There will be a nominal registration fee to cover the cost of food, the meeting room, and (we expect) the proceedings, to be produced and mailed after the meeting. We anticipate the fee being around \$100 and will give full details when the details have been finalized. The fee will be collected by check or cash at the workshop.

IJCAR

The International Joint Conference on Automated Reasoning (IJCAR) is the fusion of three major conferences in Automated Reasoning: CADE (International Conference on Automated Deduction), TABLEAUX (international conference on automated reasoning with analytic tableaux and related methods), and FTP (international workshop on First-Order Theorem Proving). These three events will join for the first time at the IJCAR conference in Siena in June 2001.

Research papers. IJCAR 2001 invites submissions related to all aspects of automated reasoning, including foundations, implementations, and applications. Original research papers (up to 15 pages) and descriptions of working automated deduction systems (up to 5 pages) are solicited. All submissions must be received by January 14, 2001.

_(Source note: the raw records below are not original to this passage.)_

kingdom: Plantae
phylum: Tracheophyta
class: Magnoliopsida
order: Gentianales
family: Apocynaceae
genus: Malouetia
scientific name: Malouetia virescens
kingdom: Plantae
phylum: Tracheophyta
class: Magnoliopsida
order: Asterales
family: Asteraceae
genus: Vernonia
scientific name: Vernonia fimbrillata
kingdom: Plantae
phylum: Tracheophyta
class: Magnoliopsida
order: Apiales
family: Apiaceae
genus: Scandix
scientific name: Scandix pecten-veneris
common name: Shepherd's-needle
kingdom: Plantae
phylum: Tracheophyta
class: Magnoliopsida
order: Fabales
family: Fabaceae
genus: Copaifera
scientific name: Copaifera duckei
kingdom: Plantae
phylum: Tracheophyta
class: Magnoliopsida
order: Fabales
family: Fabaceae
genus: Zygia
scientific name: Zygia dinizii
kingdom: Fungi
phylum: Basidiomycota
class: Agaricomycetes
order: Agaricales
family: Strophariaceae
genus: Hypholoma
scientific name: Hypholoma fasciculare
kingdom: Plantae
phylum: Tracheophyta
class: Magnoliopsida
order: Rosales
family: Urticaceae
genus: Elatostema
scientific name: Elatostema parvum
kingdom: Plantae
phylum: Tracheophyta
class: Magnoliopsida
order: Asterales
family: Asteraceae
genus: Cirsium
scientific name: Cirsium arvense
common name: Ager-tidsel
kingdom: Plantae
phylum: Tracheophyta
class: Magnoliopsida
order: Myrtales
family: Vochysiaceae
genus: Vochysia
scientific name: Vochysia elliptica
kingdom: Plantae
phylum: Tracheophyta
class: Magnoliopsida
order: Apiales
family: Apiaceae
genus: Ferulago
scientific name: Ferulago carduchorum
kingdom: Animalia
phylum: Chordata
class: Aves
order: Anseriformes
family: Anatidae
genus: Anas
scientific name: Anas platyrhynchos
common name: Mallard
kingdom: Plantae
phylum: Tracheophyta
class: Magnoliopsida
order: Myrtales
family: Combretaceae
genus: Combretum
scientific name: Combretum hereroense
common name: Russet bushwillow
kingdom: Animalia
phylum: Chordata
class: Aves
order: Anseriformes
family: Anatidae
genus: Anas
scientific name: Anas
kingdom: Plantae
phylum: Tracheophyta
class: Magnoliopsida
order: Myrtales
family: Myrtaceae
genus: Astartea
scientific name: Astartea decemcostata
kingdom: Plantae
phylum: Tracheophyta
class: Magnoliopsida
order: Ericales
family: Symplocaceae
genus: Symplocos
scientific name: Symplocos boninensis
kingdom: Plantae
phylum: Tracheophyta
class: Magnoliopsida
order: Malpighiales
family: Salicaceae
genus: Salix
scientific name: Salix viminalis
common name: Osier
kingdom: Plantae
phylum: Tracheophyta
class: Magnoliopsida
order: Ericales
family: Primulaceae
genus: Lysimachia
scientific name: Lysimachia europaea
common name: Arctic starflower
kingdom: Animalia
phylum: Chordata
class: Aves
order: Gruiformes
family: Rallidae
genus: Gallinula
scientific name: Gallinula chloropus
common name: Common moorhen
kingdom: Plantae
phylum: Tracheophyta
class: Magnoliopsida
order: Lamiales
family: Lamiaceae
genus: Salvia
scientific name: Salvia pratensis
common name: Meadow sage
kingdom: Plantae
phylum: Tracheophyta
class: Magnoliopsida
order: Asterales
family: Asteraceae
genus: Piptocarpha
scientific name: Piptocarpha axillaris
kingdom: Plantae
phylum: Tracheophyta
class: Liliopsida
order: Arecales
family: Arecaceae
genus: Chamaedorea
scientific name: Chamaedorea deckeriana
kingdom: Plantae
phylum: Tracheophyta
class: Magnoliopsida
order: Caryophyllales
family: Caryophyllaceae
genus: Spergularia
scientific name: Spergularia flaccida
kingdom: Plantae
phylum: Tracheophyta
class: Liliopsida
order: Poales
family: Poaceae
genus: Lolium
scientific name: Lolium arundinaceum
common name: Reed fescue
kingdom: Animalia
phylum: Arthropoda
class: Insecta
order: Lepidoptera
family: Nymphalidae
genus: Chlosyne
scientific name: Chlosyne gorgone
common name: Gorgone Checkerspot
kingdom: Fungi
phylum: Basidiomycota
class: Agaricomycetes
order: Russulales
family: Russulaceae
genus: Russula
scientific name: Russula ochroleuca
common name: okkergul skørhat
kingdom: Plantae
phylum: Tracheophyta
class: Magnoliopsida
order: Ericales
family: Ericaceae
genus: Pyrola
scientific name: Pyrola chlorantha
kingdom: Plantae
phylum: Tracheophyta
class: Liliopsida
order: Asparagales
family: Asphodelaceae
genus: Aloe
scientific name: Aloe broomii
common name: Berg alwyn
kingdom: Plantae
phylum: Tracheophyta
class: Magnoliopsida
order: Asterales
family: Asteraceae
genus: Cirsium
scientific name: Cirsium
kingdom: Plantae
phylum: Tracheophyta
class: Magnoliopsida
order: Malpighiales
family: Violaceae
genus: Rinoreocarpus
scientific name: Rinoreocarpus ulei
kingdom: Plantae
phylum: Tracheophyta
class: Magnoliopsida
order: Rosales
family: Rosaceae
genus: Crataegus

Note: A prize of 500 Euros will be given to the best paper, as judged by the program committee, written solely by one or more full-time students.

Short papers (up to 10 pages) are also solicited. These are intended for quick dissemination of work in progress or results not substantial enough for a full research paper. Authors of accepted papers are expected to present a brief outline of their work at the conference and to prepare a poster for display at the conference venue. The submission deadline is April 2, 2001.

Tutorials. Proposals (1-2 pages) for tutorials are also solicited. At present, the tutorials are scheduled to take place on June 18-19. The deadline for submission of is January 15, 2001.

Workshops. Researchers and practitioners are invited to submit proposals (2 pages) for workshops on IJCAR-related topics. Workshops that close the gap between automated reasoning and related areas -- for instance, formal methods or software engineering -- are especially encouraged. The deadline for submission is January 1, 2001.

RTA

The 12th International Conference on Rewriting Techniques and Applications will take place on May 22-24, 2001, at the Sea of Galilee, Israel.

Papers are solicited on all aspects of rewriting, including applications, foundations, frameworks, implementation, and semantics. Submissions should fall into one of the following categories: (1) regular research papers describing new results, judged on correctness and significance (15 pages); (2) papers describing the experience of applying rewriting techniques in other areas, judged on relevance and comparison with other approaches (15 pages); (3) problem sets that provide realistic and interesting challenges in the field of rewriting (15 pages); and (4) system descriptions, containing a link to a working system to be judged on usefulness and design (4 pages).

Note: A prize of 2001 NIS will be given to the best paper as judged by the program committee.